● Texto propuesto:
GUADALCANAL

GUADALCANAL

Artículo de opinión publicado en el diario Las Provincias el 24 de febrero de 2019 por Carmelo Paradinas, Abogado.

       La primera película de desembarcos bélicos en una playa que yo vi se titulaba «Guadalcanal» y narraba el de los norteamericanos durante la Segunda Guerra Mundial en esta pequeña isla del Océano Pacífico, en aquellos momentos ocupada por los japoneses. Me impresionó de tal forma que la tomé, en cierto aspecto, como referente de mi vida. Quienes me conocen, frecuentemente oyen salir de mi boca una enigmática palabra cuando me informan de la muerte o enfermedad de alguien conocido. «Guadalcanal», digo. Pocas veces explico su significado porque pocas veces me lo preguntan, pero ahora es momento de hacerlo con detalle.

Las impactantes imágenes de aquella vieja película en blanco y negro bien podían simbolizar, en efecto, la existencia del ser humano. Sin preguntarnos si estamos de acuerdo, nos hacen saltar de un lugar seguro y desdembarcar en la gran playa de la vida, más apropiada para ser disfrutada que para morir en ella y nos obligan a atravesarla hasta alcanzar el totalmente relativo refugio de un frondoso y desconocido bosque. El recorrido está batido por el fuego enemigo y los soldados son alcanzados; unos mueren y otros quedan terriblemente heridos sobre la arena.

Esos soldados habían recibido adecuado adiestramiento y aunque diversos en sus naturales aptitudes, todos eran jóvenes y animados por el más poderoso de los estímulos: salvar el pellejo. Pero igual daba. Rápido o lento, inteligente o abstruso, guapo o feo, el soldadito estaba a merced de la lluvia de proyectiles que sus colegas japoneses, con seguridad tan asustados como él, le mandaban desde la espesura. Su esperanza era no cuzarse en el camino de uno de esos proyectiles, cosa que no dependía de su habilidad, sino únicamente, de su destino.

Ambientadas en la Primera Guerra Mundial, otras películas sobre este tema recurrente también nos encogieron el ánimo. A la señal de un silbato, los desgraciados muchachos saltaban de la trinchera bajo una lluvia de balas. La mayoría de ellos apenas lograban avanzar unos pasos antes de ser abatidos.

● Listado de datos:
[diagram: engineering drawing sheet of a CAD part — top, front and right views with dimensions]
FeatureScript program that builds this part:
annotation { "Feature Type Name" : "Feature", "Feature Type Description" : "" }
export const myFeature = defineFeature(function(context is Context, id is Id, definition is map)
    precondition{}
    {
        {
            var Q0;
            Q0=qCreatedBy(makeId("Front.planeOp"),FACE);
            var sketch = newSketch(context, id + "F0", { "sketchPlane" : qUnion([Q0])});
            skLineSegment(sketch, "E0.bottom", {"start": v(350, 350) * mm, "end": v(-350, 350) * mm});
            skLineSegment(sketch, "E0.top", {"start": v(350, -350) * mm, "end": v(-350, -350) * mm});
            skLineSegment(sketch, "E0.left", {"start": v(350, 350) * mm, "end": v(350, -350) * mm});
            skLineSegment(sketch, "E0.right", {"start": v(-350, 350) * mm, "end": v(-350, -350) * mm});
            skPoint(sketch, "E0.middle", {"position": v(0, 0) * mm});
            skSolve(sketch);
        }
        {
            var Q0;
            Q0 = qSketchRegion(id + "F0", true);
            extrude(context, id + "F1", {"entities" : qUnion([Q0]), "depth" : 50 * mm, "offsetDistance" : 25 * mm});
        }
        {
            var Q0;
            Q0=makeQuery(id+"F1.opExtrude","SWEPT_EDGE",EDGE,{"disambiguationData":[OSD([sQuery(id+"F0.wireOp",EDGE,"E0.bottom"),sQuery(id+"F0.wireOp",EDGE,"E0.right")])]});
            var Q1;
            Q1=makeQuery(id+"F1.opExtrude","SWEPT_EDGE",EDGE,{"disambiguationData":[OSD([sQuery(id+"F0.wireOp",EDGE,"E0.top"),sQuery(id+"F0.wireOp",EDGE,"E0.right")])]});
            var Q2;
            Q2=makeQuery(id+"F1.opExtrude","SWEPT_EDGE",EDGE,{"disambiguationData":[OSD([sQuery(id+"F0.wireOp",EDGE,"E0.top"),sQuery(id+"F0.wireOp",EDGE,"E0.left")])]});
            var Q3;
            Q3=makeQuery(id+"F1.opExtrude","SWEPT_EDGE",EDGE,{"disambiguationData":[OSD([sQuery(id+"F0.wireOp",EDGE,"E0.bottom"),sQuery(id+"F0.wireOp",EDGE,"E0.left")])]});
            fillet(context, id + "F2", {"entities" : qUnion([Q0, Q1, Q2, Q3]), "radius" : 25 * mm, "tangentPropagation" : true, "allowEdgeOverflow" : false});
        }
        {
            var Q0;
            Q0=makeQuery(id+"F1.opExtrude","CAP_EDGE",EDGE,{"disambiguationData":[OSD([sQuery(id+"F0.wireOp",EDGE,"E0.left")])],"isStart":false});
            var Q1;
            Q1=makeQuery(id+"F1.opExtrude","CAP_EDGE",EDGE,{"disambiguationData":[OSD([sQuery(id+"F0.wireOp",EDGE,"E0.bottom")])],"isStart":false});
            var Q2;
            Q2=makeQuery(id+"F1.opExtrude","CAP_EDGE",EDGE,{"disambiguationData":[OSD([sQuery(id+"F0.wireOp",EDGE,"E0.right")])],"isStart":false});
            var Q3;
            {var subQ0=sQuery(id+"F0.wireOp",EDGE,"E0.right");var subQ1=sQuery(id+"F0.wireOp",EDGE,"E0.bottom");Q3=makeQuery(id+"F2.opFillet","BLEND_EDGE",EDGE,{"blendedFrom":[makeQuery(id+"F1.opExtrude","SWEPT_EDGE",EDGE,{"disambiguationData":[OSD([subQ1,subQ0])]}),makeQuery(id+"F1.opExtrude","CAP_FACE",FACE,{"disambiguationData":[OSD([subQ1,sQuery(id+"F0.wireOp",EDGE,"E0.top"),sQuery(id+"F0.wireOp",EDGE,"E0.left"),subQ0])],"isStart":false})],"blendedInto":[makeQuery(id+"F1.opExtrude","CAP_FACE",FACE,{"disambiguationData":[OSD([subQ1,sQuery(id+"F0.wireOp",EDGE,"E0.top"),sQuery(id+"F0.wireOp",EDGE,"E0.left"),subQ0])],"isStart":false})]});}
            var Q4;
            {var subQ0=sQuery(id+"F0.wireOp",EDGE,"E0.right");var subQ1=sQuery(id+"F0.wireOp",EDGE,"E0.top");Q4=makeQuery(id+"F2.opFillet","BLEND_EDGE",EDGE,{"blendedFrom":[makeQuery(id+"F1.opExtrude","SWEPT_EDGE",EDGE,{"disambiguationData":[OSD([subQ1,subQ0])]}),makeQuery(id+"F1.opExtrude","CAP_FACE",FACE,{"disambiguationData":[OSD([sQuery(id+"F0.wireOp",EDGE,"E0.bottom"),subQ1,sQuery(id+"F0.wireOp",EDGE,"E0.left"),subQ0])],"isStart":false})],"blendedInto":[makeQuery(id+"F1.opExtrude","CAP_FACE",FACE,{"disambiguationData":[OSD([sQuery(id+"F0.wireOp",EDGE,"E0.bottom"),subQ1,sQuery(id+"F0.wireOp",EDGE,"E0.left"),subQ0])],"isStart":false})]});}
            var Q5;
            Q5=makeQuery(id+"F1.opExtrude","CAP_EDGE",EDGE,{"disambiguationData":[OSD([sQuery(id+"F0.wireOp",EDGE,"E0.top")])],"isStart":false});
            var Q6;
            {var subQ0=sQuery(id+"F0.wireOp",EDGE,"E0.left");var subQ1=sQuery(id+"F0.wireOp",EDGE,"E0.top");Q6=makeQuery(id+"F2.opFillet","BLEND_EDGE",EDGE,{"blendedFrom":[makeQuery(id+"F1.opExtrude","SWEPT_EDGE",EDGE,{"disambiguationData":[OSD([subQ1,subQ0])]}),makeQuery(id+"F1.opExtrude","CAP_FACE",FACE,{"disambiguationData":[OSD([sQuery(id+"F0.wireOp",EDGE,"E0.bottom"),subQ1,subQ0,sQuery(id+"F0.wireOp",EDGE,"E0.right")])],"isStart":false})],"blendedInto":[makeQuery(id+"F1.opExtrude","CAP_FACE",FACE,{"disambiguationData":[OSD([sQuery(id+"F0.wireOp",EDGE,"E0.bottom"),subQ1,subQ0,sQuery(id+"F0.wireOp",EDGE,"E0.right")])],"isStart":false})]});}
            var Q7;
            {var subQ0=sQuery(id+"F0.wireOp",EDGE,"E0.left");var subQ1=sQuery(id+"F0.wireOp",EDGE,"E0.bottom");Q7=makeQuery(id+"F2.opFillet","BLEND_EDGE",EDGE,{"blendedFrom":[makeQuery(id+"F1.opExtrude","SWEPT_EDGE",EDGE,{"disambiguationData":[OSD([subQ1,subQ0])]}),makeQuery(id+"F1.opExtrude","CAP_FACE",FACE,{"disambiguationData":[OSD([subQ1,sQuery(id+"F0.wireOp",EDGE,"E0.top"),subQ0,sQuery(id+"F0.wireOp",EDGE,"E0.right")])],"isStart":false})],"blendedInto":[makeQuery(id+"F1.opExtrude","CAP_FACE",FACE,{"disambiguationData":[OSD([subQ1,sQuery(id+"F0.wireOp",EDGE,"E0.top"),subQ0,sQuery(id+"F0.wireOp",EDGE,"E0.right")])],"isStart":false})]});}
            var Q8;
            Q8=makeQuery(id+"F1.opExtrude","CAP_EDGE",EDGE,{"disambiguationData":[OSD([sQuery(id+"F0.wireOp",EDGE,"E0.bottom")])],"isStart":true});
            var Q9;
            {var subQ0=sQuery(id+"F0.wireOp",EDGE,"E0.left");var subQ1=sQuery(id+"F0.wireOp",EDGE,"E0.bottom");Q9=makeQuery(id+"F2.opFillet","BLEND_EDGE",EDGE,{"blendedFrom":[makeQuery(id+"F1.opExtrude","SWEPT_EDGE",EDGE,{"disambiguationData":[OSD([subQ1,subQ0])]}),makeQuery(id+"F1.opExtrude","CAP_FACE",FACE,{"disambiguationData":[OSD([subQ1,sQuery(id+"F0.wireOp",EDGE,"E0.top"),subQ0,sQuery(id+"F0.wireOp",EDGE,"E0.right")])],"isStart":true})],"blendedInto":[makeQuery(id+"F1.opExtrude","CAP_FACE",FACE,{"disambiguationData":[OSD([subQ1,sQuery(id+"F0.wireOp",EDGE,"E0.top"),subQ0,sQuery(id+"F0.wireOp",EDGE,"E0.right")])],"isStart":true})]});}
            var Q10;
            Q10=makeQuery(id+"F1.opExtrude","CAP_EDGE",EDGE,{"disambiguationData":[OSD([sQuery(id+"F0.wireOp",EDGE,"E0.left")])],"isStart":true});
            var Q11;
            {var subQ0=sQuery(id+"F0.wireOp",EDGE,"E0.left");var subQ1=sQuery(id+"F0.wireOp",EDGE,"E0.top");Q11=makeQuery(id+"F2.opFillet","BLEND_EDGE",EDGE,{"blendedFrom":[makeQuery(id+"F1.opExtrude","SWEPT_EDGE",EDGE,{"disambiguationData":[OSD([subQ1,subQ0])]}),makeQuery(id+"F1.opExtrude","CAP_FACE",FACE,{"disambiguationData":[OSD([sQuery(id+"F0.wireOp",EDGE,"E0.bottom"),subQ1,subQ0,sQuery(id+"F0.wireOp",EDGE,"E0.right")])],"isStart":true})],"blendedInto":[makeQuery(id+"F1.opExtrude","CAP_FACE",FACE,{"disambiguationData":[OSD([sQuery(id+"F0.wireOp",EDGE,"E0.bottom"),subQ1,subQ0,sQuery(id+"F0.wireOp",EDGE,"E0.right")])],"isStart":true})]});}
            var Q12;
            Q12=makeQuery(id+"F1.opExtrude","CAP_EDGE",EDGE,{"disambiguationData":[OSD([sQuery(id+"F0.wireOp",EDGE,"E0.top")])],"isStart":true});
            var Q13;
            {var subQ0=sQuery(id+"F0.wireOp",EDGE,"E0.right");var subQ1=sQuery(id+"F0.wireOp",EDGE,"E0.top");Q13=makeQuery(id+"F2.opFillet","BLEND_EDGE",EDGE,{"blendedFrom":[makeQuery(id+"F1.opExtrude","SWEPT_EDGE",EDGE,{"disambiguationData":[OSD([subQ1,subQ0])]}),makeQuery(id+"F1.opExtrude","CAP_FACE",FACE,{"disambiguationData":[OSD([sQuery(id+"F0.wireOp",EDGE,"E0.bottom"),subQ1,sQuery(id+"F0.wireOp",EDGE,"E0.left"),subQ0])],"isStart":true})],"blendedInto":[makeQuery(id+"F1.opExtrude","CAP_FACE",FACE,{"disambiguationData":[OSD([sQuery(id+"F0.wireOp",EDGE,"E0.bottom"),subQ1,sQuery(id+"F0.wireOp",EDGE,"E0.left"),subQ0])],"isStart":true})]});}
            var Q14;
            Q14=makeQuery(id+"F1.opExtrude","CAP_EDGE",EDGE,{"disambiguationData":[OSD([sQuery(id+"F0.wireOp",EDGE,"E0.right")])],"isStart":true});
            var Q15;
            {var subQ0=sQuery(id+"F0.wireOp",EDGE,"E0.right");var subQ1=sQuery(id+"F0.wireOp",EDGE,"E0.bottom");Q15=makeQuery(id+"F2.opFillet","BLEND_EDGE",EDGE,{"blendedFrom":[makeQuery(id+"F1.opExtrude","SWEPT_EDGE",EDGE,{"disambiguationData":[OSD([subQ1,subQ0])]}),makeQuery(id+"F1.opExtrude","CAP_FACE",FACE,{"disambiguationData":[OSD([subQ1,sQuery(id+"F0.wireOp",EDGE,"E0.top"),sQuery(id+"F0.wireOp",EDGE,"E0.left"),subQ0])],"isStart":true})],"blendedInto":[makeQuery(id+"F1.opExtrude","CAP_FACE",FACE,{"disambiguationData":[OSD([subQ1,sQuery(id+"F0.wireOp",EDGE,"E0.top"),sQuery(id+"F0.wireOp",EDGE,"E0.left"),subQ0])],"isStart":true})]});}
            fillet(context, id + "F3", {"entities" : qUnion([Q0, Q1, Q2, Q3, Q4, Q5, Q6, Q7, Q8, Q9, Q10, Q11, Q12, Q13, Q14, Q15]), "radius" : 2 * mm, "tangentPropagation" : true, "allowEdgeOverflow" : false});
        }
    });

● Actividades:
1 > ¿En qué diario se publicó el artículo sobre Guadalcanal?
2 > Prosigue el artículo sobre Guadalcanal a partir de su última oración.
El material no interviene en ninguna de estas actividades.

● Resultados por actividad:
1 > En el diario Las Provincias.

2 >
Con el transcurso de los años, el paralelismo de aquellas películas con la vida real se me mostró cada vez más evidente. Apenas desembarcados en la hermosa playa de la vida, vemos como nuestros compañeros empiezan a caer muertos o malheridos. Los de más edad caen primero, pero incluso los más jóvenes tampoco se libran de que un inesperado trozo de metralla ponga fin a su existencia. Todos, por estar en la playa o saltar de la trinchera, podemos caer en cualquier momento. Aquel amigo más joven, más inteligente, más agraciado, mejor situado en la vida, al que envidiamos en secreto, muere en un accidente de tráfico, contrae un cáncer fatal o es fulminado por un infarto. «Guadalcanal» me enseñó, mejor que mil discursos, que la vida del hombre es precaria y nuestros esfuerzos por salvaguardarla resultan, si no inútiles, sólo muy relativamente eficaces. Los soldados que conseguían llegar a la línea de los árboles no eran los más hábiles, sino los más afortunados. Y el refugio del bosque, decimos, era absolutamente relativo, pues en él la guerra continuaba y el pobre soldadito que superó la playa podìa perecer en la selva.

En la existencia real del ser humano, la cosa funclona de forma muy similar, pero con una notable diferencia: nadie sale vivo de la playa, nuestro destino natural es morir en ella. Tras su muerte, a él también le espera un bosque desconocido, totalmente inexplorado, del que todos le hablan pero que nadie ha visto o, si lo ha visto, no ha vuelto para contárnoslo. Pero, como sucedía con el combatiente de Guadalcanal, el anhelo de todo ser humano es alcanzar ese bosque de un esperanzado «Más  allá» de eterna seguridad.